Saved data entries
• • •

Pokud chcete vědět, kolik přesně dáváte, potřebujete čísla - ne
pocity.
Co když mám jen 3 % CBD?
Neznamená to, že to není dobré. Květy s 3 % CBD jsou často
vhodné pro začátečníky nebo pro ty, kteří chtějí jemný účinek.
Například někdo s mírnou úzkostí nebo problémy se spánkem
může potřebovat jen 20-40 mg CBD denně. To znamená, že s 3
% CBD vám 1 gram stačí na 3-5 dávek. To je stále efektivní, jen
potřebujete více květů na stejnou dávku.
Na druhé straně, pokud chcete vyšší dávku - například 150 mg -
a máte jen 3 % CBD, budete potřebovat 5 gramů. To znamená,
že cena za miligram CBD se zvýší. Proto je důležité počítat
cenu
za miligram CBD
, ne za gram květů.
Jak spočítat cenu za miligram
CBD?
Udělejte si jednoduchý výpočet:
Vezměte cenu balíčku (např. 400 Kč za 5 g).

• • •

§ **What you will do**
Copy, please, every line from the start of the entries down to the line that holds "Na druhé straně, pokud", with both of those lines included and no others.

§ **Exercise result**
Pokud chcete vědět, kolik přesně dáváte, potřebujete čísla - ne
pocity.
Co když mám jen 3 % CBD?
Neznamená to, že to není dobré. Květy s 3 % CBD jsou často
vhodné pro začátečníky nebo pro ty, kteří chtějí jemný účinek.
Například někdo s mírnou úzkostí nebo problémy se spánkem
může potřebovat jen 20-40 mg CBD denně. To znamená, že s 3
% CBD vám 1 gram stačí na 3-5 dávek. To je stále efektivní, jen
potřebujete více květů na stejnou dávku.
Na druhé straně, pokud chcete vyšší dávku - například 150 mg -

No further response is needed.